-- WORK ITEM --
Below are several entries. Transcribe exactly those lines that fall from the one with "focal_35mm: 56" through the one with "exposure_s: 1/2457", end lines included.

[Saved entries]
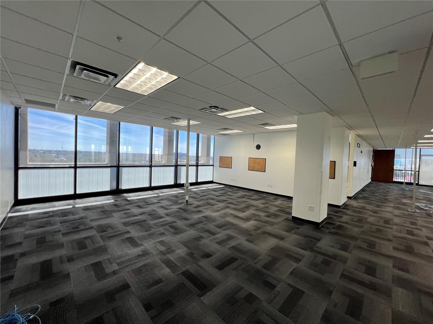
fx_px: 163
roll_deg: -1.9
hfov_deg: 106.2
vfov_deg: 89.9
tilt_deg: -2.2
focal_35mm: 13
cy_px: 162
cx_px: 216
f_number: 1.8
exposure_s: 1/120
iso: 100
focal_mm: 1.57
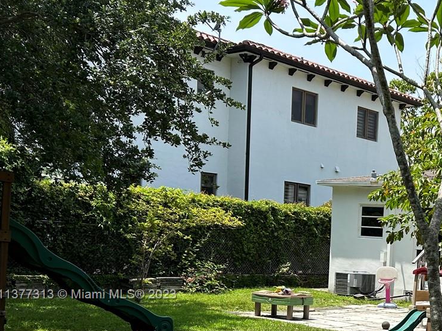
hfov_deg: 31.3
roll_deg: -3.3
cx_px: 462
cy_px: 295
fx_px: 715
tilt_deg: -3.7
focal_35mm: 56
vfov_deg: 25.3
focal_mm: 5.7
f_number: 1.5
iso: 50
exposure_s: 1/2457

==

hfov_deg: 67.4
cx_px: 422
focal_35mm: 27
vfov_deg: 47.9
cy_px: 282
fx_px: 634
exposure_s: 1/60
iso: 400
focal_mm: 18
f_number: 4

-- THE ANSWER --
focal_35mm: 56
vfov_deg: 25.3
focal_mm: 5.7
f_number: 1.5
iso: 50
exposure_s: 1/2457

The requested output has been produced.